Tuesday, February 9, 2010

Further Suggestions for BHL's Research

Not that I thought that many of the nouveaux philosophes had much intellectual integrity, but the latest news on Bernard-Henri Lévy, television personality and bloviator at large, is that BHL's current book, entitled De la guerre en philosophie, cites a hoax source to support his arguments against Immanuel Kant. The Telegraph UK reports that
In his book, which has received lavish praise from some quarters, the open-shirted Mr Lévy lays into the philosopher Immanuel Kant as being unhinged and a "fake". To support his claims, he cites a certain Jean-Baptiste Botul, whom he describes as a post-War authority on Kant. But the chorus of approval turned to laughter after a journalist from Le Nouvel Observateur pointed out that Mr Botul does not exist: he is a fictional character created in by a contemporary satirical journalist, Frédéric Pagès. [...]

But Mr Lévy missed the joke, citing Mr Botul from a "series of lectures to the neo-Kantians of Paraguay" he supposedly gave after the war, in which he said that "their hero was an abstract fake, a pure spirit of pure appearance".
With or without his intellectual integrity intact, I'm sure Mr. BHL will continue to write, so let me suggest a few more avenues of research. There are, in fact, several dangerous writers moving in little-known fascist circles in the Americas that BHL might want to discredit. They are first profiled in Roberto Bolaño's path-breaking Nazi Literature in the Americas, which was published in translation by New Directions in 2008.

BHL might want to refute, first, Luiz Fontaine Da Souza (1900-1977), a Brazilian writer who dedicated much of his work to attacking the legacy of French Enlightenment philosophy in a series of Refutations aimed at Voltaire (1921), Diderot (1925), Montesquieu (1930) and Rousseau (1932). However, no threat, for Fontaine, loomed as large as the ascendency of existentialism and the work of Jean-Paul Sartre, to whom he dedicated six volumes of criticism. Five volumes of his Critique of Being and Nothingness appeared in his lifetime from 1955-1962, and a sixth was neither completed nor published. Taking on the work of Fontaine ought to be personal for BHL.

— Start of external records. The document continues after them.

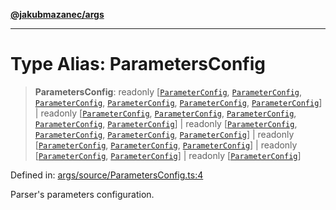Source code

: [**@jakubmazanec/args**](../README.md)

---

# Type Alias: ParametersConfig

> **ParametersConfig**: readonly \[[`ParameterConfig`](ParameterConfig.md),
> [`ParameterConfig`](ParameterConfig.md), [`ParameterConfig`](ParameterConfig.md),
> [`ParameterConfig`](ParameterConfig.md), [`ParameterConfig`](ParameterConfig.md),
> [`ParameterConfig`](ParameterConfig.md)\] \| readonly \[[`ParameterConfig`](ParameterConfig.md),
> [`ParameterConfig`](ParameterConfig.md), [`ParameterConfig`](ParameterConfig.md),
> [`ParameterConfig`](ParameterConfig.md), [`ParameterConfig`](ParameterConfig.md)\] \| readonly
> \[[`ParameterConfig`](ParameterConfig.md), [`ParameterConfig`](ParameterConfig.md),
> [`ParameterConfig`](ParameterConfig.md), [`ParameterConfig`](ParameterConfig.md)\] \| readonly
> \[[`ParameterConfig`](ParameterConfig.md), [`ParameterConfig`](ParameterConfig.md),
> [`ParameterConfig`](ParameterConfig.md)\] \| readonly \[[`ParameterConfig`](ParameterConfig.md),
> [`ParameterConfig`](ParameterConfig.md)\] \| readonly \[[`ParameterConfig`](ParameterConfig.md)\]

Defined in:
[args/source/ParametersConfig.ts:4](https://github.com/jakubmazanec/tools/blob/dd3219e5c9e39fb2c6c2fa06c4f20acd2118ac84/packages/args/source/ParametersConfig.ts#L4)

Parser's parameters configuration.

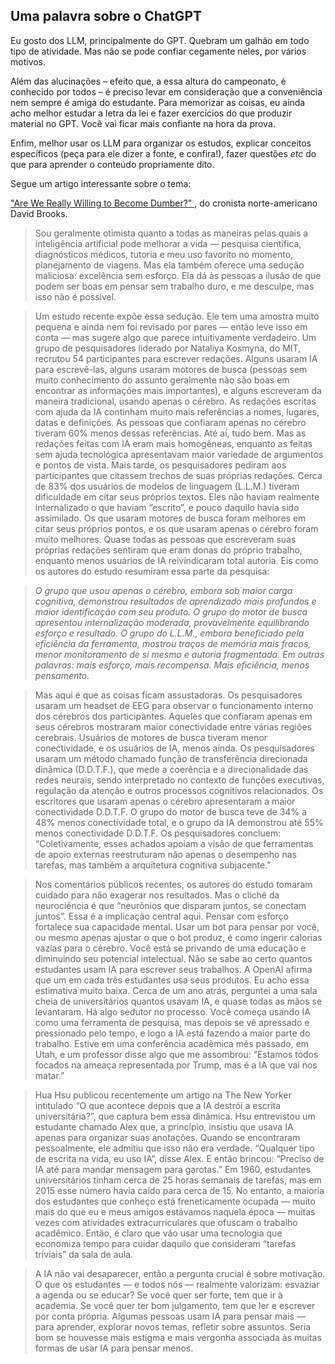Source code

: ## Uma palavra sobre o ChatGPT

Eu gosto dos LLM, principalmente do GPT. Quebram um galhão em todo tipo de atividade.
Mas não se pode confiar cegamente neles, por vários motivos.

Além das alucinações – efeito que, a essa altura do
campeonato, é conhecido por todos – é preciso levar em consideração que a conveniência nem sempre é amiga do estudante.
Para memorizar as coisas, eu ainda acho melhor estudar a letra da lei e fazer exercícios do que produzir material no GPT.
Você vai ficar mais confiante na hora da prova.

Enfim, melhor usar os LLM para organizar os estudos, explicar conceitos específicos (peça para ele dizer a fonte, e confira!), fazer questões _etc_ do que para aprender o conteúdo
propriamente dito.  

Segue um artigo interessante sobre o tema:

<a href="https://www.nytimes.com/2025/07/03/opinion/aritificial-intelligence-education.html?unlocked_article_code=1.Uk8.78Ww.u5zC9KabN5Ue&smid=url-share" target="_blank">
"Are We Really Willing to Become Dumber?"
</a>, do cronista norte-americano David Brooks.

> Sou geralmente otimista quanto a todas as maneiras pelas quais a inteligência artificial pode melhorar a vida — pesquisa científica, diagnósticos médicos, tutoria e meu uso favorito no momento, planejamento de viagens. Mas ela também oferece uma sedução maliciosa: excelência sem esforço. Ela dá às pessoas a ilusão de que podem ser boas em pensar sem trabalho duro, e me desculpe, mas isso não é possível.

> Um estudo recente expõe essa sedução. Ele tem uma amostra muito pequena e ainda nem foi revisado por pares — então leve isso em conta — mas sugere algo que parece intuitivamente verdadeiro.
Um grupo de pesquisadores liderado por Nataliya Kosmyna, do MIT, recrutou 54 participantes para escrever redações. Alguns usaram IA para escrevê-las, alguns usaram motores de busca (pessoas sem muito conhecimento do assunto geralmente não são boas em encontrar as informações mais importantes), e alguns escreveram da maneira tradicional, usando apenas o cérebro. As redações escritas com ajuda da IA continham muito mais referências a nomes, lugares, datas e definições. As pessoas que confiaram apenas no cérebro tiveram 60% menos dessas referências. Até aí, tudo bem.
Mas as redações feitas com IA eram mais homogêneas, enquanto as feitas sem ajuda tecnológica apresentavam maior variedade de argumentos e pontos de vista. Mais tarde, os pesquisadores pediram aos participantes que citassem trechos de suas próprias redações. Cerca de 83% dos usuários de modelos de linguagem (L.L.M.) tiveram dificuldade em citar seus próprios textos. Eles não haviam realmente internalizado o que haviam “escrito”, e pouco daquilo havia sido assimilado. Os que usaram motores de busca foram melhores em citar seus próprios pontos, e os que usaram apenas o cérebro foram muito melhores.
Quase todas as pessoas que escreveram suas próprias redações sentiram que eram donas do próprio trabalho, enquanto menos usuários de IA reivindicaram total autoria. Eis como os autores do estudo resumiram essa parte da pesquisa:

> _O grupo que usou apenas o cérebro, embora sob maior carga cognitiva, demonstrou resultados de aprendizado mais profundos e maior identificação com seu produto. O grupo do motor de busca apresentou internalização moderada, provavelmente equilibrando esforço e resultado. O grupo do L.L.M., embora beneficiado pela eficiência da ferramenta, mostrou traços de memória mais fracos, menor monitoramento de si mesmo e autoria fragmentada.
Em outras palavras: mais esforço, mais recompensa. Mais eficiência, menos pensamento._

> Mas aqui é que as coisas ficam assustadoras. Os pesquisadores usaram um headset de EEG para observar o funcionamento interno dos cérebros dos participantes. Aqueles que confiaram apenas em seus cérebros mostraram maior conectividade entre várias regiões cerebrais. Usuários de motores de busca tiveram menor conectividade, e os usuários de IA, menos ainda.
Os pesquisadores usaram um método chamado função de transferência direcionada dinâmica (D.D.T.F.), que mede a coerência e a direcionalidade das redes neurais, sendo interpretado no contexto de funções executivas, regulação da atenção e outros processos cognitivos relacionados. Os escritores que usaram apenas o cérebro apresentaram a maior conectividade D.D.T.F. O grupo do motor de busca teve de 34% a 48% menos conectividade total, e o grupo da IA demonstrou até 55% menos conectividade D.D.T.F.
Os pesquisadores concluem: “Coletivamente, esses achados apoiam a visão de que ferramentas de apoio externas reestruturam não apenas o desempenho nas tarefas, mas também a arquitetura cognitiva subjacente.”

> Nos comentários públicos recentes, os autores do estudo tomaram cuidado para não exagerar nos resultados. Mas o clichê da neurociência é que “neurônios que disparam juntos, se conectam juntos”. Essa é a implicação central aqui. Pensar com esforço fortalece sua capacidade mental. Usar um bot para pensar por você, ou mesmo apenas ajustar o que o bot produz, é como ingerir calorias vazias para o cérebro. Você está se privando de uma educação e diminuindo seu potencial intelectual.
> Não se sabe ao certo quantos estudantes usam IA para escrever seus trabalhos. A OpenAI afirma que um em cada três estudantes usa seus produtos. Eu acho essa estimativa muito baixa. Cerca de um ano atrás, perguntei a uma sala cheia de universitários quantos usavam IA, e quase todas as mãos se levantaram. Há algo sedutor no processo. Você começa usando IA como uma ferramenta de pesquisa, mas depois se vê apressado e pressionado pelo tempo, e logo a IA está fazendo a maior parte do trabalho. Estive em uma conferência acadêmica mês passado, em Utah, e um professor disse algo que me assombrou: “Estamos todos focados na ameaça representada por Trump, mas é a IA que vai nos matar.”

> Hua Hsu publicou recentemente um artigo na The New Yorker intitulado “O que acontece depois que a IA destrói a escrita universitária?”, que captura bem essa dinâmica. Hsu entrevistou um estudante chamado Alex que, a princípio, insistiu que usava IA apenas para organizar suas anotações. Quando se encontraram pessoalmente, ele admitiu que isso não era verdade. “Qualquer tipo de escrita na vida, eu uso IA”, disse Alex. E então brincou: “Preciso de IA até para mandar mensagem para garotas.”
> Em 1960, estudantes universitários tinham cerca de 25 horas semanais de tarefas, mas em 2015 esse número havia caído para cerca de 15. No entanto, a maioria dos estudantes que conheço está freneticamente ocupada — muito mais do que eu e meus amigos estávamos naquela época — muitas vezes com atividades extracurriculares que ofuscam o trabalho acadêmico. Então, é claro que vão usar uma tecnologia que economiza tempo para cuidar daquilo que consideram “tarefas triviais” da sala de aula.

> A IA não vai desaparecer, então a pergunta crucial é sobre motivação. O que os estudantes — e todos nós — realmente valorizam: esvaziar a agenda ou se educar? Se você quer ser forte, tem que ir à academia. Se você quer ter bom julgamento, tem que ler e escrever por conta própria. Algumas pessoas usam IA para pensar mais — para aprender, explorar novos temas, refletir sobre assuntos. Seria bom se houvesse mais estigma e mais vergonha associada às muitas formas de usar IA para pensar menos.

Then there are a few other fascist writers still living. The include the American novelist Harry Silebius, sci-fi writers Gustavo Borda and Zach Sodenstern, and poet and land artist Willy Schürholz. What they share in common is anti-semitism. Silebius, of Richmond, Virginia, has dedicated several novels to the scenario that Hitler's forces conquer North America. Borda's science fiction has gained him some recognition in his native Guatamala, while Sodenstern's series on the Fourth Reich in America have been made into cult films.

However, the most scorn and most serious philosophical journalism should be reserved for Schürholz, whose career rests on his land art. He's produced nothing like the well-known Spiral Jetty, instead this fascist poet has dug the maps of what he has called an "ideal concentration camp" in deserts in Atacama, Arizona, and a wheat field in Colorado.

BHL should act now before these pernicious characters gain more influence and notoriety, as Silebius, according to Bolaño's research, does not die until 2014, Borda until 2016, Sodenstern until 2021, and Schürholz, who holds a Chilean cultural attaché position in Angola, until 2029.